反觀付南,比他情緒更甚,他咬了咬牙:“把人給我帶到二樓去。”

幾個人稍有動作,付政霖就表現出極度的警惕防備,一副作戰姿勢。

“不用你們帶,我們自己會走。”

付南很不服氣,但考慮到梁青這一層麵,他沒對兩人下死手,自己走在前頭,示意兩個下手跟在付政霖和梁枝身後。

亦步亦趨的上到二樓。

二樓空間要比一樓縮小很多,隻有一樓一半寬。

四周都有人圍守著,中間一塊平地,鋪著一層雜草,像是有人在這裏打地鋪睡過覺。

付南揚了揚下巴:“去把人帶過來。

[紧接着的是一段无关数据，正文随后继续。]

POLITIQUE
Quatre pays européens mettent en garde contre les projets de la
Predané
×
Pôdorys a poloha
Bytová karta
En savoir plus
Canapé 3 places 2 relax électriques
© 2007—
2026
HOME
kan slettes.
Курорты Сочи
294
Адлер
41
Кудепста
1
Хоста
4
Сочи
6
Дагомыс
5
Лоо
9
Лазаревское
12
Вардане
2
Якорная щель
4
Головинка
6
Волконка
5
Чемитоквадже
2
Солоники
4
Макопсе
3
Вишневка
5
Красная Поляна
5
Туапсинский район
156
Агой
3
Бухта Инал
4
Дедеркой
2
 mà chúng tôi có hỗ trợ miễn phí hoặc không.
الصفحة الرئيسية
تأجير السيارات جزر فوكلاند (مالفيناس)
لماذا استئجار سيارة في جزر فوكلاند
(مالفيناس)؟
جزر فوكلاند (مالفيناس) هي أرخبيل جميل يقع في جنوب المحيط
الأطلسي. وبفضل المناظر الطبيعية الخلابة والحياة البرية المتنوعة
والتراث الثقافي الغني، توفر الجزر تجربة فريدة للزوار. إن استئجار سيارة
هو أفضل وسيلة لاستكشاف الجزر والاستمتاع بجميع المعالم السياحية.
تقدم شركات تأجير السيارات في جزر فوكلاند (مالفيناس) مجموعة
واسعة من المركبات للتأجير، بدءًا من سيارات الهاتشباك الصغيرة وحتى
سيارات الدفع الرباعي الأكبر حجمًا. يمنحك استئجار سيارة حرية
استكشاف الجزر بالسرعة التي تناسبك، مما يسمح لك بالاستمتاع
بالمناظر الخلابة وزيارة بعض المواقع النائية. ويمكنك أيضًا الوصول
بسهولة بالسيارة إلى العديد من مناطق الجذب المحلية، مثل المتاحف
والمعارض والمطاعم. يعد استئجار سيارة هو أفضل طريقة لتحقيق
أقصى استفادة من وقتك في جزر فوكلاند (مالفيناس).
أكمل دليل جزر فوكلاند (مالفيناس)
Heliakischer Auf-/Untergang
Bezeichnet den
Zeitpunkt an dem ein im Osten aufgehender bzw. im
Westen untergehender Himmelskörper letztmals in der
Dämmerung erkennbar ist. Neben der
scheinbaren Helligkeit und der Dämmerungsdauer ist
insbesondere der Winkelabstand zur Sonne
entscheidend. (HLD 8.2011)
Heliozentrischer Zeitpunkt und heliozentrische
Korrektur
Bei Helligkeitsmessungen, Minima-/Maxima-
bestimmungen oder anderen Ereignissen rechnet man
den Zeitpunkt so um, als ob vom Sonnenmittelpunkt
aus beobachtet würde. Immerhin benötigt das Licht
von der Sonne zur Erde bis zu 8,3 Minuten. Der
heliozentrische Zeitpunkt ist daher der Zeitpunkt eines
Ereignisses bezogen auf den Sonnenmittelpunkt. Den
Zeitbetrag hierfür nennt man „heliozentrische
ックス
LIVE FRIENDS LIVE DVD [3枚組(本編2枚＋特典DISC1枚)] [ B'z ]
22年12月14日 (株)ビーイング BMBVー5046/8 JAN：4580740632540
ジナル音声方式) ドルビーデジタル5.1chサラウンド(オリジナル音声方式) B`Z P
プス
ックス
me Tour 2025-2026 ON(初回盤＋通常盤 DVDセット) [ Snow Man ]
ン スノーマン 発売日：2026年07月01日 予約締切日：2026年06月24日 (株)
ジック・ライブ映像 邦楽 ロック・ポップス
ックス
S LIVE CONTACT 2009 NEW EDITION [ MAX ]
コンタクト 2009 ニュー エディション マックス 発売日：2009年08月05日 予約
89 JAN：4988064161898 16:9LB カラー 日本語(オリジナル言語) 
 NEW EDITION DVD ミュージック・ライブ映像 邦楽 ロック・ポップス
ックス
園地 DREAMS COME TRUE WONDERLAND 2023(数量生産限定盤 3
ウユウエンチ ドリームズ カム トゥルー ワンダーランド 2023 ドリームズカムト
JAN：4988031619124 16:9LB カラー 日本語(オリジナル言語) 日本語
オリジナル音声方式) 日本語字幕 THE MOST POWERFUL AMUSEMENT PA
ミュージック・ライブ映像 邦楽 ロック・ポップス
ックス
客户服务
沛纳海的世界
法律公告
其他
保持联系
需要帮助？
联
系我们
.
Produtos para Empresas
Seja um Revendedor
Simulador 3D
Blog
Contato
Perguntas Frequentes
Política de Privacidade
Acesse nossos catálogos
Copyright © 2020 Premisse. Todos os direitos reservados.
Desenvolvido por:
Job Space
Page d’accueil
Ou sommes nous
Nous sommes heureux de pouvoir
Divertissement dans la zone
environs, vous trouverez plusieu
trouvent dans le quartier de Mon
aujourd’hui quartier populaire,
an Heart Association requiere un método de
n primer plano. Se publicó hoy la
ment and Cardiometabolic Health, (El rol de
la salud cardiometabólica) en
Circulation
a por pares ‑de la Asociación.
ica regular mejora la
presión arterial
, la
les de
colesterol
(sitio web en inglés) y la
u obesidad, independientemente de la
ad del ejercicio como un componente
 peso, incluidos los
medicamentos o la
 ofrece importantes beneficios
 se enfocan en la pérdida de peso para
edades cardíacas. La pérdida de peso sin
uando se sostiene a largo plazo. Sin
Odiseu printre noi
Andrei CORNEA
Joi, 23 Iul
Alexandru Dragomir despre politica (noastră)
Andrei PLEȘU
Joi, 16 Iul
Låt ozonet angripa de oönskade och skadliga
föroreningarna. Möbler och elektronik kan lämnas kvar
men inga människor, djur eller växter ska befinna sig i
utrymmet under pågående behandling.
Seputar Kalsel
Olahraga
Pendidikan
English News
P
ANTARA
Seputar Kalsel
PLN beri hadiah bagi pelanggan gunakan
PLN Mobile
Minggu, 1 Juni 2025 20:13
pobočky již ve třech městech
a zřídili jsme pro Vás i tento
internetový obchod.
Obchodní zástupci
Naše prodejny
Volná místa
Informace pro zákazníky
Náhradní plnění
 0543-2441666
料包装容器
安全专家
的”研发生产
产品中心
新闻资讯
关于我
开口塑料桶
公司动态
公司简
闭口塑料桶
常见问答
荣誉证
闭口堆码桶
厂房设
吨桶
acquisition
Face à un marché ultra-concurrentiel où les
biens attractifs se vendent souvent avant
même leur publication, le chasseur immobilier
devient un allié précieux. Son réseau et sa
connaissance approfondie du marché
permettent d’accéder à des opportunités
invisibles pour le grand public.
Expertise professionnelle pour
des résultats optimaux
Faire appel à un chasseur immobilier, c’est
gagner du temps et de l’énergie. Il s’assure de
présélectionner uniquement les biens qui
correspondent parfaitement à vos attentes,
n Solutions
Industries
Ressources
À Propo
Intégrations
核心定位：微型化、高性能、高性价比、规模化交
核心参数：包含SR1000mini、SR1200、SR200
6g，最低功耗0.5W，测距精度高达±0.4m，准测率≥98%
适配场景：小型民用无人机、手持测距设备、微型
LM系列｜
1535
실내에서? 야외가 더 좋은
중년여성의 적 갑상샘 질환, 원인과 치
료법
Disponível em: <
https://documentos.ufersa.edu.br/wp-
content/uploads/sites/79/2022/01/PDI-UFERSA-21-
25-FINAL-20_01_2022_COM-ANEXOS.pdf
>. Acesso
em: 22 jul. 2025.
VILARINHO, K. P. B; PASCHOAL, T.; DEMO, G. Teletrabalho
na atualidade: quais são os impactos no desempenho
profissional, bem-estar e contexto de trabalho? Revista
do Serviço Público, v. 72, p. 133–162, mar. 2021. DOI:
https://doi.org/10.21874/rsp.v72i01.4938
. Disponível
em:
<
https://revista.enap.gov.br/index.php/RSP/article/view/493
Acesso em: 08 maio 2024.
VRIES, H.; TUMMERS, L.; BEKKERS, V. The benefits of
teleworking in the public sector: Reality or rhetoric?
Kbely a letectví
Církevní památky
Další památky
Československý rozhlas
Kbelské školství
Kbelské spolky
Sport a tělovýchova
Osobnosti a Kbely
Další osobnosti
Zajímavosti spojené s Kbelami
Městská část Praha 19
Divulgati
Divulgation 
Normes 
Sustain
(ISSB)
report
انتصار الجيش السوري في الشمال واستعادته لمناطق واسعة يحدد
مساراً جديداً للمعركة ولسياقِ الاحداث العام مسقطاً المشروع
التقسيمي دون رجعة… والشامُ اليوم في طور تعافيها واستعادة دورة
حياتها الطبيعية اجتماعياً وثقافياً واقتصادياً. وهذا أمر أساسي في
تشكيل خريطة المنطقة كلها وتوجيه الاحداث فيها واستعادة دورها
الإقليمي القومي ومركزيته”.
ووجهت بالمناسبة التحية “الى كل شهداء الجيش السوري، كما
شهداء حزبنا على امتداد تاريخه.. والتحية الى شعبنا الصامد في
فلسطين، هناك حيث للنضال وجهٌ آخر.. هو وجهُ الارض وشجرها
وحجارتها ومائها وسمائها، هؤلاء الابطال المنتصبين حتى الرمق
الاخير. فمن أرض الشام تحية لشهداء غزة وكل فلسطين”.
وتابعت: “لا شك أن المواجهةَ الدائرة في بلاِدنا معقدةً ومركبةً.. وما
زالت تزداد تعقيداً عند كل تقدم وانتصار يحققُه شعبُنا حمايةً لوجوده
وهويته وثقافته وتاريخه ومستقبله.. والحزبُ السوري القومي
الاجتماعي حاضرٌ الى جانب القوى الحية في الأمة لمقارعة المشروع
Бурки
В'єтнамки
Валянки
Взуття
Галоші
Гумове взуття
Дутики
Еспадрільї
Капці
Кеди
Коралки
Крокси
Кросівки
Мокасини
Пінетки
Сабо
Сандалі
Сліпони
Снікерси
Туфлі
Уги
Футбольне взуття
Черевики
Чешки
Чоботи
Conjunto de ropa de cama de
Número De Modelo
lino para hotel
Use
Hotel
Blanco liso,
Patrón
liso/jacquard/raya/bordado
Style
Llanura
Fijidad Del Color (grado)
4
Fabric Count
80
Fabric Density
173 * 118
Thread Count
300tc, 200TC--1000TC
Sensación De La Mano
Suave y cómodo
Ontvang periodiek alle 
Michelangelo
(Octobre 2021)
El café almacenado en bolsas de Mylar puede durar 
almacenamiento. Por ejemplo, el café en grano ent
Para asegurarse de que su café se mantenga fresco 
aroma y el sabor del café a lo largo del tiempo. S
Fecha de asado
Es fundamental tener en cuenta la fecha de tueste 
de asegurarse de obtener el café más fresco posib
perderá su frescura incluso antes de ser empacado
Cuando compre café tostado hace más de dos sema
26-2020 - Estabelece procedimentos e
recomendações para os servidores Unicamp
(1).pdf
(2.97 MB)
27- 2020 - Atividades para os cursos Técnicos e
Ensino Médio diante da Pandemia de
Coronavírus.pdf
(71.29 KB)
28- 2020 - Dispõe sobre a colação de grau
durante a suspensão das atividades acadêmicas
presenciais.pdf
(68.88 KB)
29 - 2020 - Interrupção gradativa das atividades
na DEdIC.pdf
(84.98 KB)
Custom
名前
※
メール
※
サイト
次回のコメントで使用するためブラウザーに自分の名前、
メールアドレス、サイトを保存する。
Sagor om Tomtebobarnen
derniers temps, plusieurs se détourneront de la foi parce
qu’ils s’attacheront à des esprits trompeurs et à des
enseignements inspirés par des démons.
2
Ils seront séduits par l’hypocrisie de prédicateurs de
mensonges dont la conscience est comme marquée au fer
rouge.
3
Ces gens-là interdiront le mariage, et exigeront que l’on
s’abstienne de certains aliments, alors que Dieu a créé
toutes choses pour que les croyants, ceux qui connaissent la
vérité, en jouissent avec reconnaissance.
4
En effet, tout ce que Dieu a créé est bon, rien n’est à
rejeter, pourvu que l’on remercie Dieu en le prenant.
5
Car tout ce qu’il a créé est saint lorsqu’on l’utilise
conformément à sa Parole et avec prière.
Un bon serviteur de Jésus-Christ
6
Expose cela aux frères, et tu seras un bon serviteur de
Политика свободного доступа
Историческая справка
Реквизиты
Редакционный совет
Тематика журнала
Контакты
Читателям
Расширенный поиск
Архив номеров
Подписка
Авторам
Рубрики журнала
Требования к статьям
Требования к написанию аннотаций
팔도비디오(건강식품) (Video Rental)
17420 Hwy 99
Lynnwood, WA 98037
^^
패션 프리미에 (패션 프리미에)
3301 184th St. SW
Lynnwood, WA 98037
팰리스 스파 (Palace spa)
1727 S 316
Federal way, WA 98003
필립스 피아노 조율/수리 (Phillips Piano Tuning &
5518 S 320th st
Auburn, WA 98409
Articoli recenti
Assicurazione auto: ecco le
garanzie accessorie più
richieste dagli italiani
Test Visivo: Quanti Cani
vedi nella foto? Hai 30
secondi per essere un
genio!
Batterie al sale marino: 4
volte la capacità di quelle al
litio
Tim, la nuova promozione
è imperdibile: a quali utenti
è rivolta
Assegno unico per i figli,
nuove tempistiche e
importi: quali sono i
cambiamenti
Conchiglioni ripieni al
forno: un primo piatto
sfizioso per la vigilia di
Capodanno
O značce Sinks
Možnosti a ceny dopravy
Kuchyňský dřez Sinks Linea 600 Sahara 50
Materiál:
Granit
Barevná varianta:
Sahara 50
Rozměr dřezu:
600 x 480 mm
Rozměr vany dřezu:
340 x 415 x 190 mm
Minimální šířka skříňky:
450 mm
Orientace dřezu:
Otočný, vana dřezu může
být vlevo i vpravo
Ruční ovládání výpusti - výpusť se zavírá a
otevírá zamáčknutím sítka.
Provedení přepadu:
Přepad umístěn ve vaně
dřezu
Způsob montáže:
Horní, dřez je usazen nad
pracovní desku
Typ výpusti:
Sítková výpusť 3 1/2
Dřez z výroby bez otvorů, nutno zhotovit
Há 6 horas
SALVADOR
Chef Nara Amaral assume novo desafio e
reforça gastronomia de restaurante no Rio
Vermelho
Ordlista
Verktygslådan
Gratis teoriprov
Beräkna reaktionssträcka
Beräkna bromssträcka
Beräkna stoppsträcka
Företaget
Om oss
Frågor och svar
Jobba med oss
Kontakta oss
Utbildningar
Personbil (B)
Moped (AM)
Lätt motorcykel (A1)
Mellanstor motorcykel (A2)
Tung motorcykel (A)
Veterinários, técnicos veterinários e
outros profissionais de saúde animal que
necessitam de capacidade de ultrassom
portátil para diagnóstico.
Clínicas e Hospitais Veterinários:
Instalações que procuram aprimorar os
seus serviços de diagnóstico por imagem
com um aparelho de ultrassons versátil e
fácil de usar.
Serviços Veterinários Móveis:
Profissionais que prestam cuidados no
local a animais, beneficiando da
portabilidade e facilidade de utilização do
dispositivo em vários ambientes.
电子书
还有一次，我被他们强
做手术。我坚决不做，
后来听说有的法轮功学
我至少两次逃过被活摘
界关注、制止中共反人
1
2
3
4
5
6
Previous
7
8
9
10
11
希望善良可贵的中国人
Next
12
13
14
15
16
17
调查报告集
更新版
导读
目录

”

有人領命上三樓,不多時,拖著一個婦人下來,即便那人臉腫很髒,糊了一臉的黑色碳灰,梁枝一眼認出馮珊。

“媽……”

見到她,馮珊更為激動,可嘴被膠布纏住,發不出聲,隻能咿咿呀呀的喊。

付政霖抱住梁枝:“別過去,他們肯定不會讓你碰到人的。”

付南看著兩人的狀態,很不屑的哼笑一聲,道:“現在母女團聚了,把她嘴上的膠布撕開,讓她說說話。”

拽著馮珊的男人,撕開她嘴上膠布。

馮珊連續透出幾口氣後,眼淚順臉一個勁的往下流,看得梁枝心疼不已,再看她臉上的傷:“他們打你了?”

“梁小姐,您誤會了,我們可沒對她做過什麽,梁先生交代過的事,咱們可不敢亂來,這臉上的傷是抓她的時候,她拒不配合撞的。”

這話是抓著馮珊的人說的,看上去他身份跟付南不相上下。

梁枝目光狠狠掃過去:“把她手上的繩子鬆了。”

那人頓了下,沒有任何動作。

“她現在都這樣了,況且還是一個手無縛雞之力的女人,她根本跑不掉。”

對方依舊無動於衷。

這次換成付政霖開口:“既然是梁青讓你們抓的人,那他知道你們是用這樣的方式抓的嗎?”

那人的臉色有明顯的慌張,隻是一瞬閃過很快。

但付政霖跟梁枝多眼尖的人,前者繼而道:“你們是替他辦事,不是替他殺人的,要是他知道你們這麽對待……”

“把人鬆開。”

付南沒等話說完,徑直吩咐。

頓了幾秒鍾,有人親自去幫馮珊解開了綁繩,付南俯身,甚至還親力親為的替她拍掉衣服褲子上的灰塵泥土。

“夫人,讓您受委屈了。”

馮珊跟梁青過往的那段關係,付南是很清楚的,所以他心裏多少有幾分忌憚,沒敢太放肆。

他的靠近,直接嚇到馮珊,臉色唰的慘白。

梁枝站在幾米開外的位置,身前被人攔著,他們近不了身,隻能口頭用言語讓她鎮定一些:“媽,別怕,他們不敢對你怎樣的。”

既然梁青是想要梁至行現身。

那肯定不會貿然行事,起碼現在他們都是安全的。

捋清楚這個問題,梁枝多少算是鬆下一口氣。

“去把梁先生叫過來。”付南吩咐道。

立馬有人下樓。

此時正是深夜,天色很黑,廢棄工廠下邊就是一條臭水湖,風一吹來,那股刺鼻的味道特別難聞。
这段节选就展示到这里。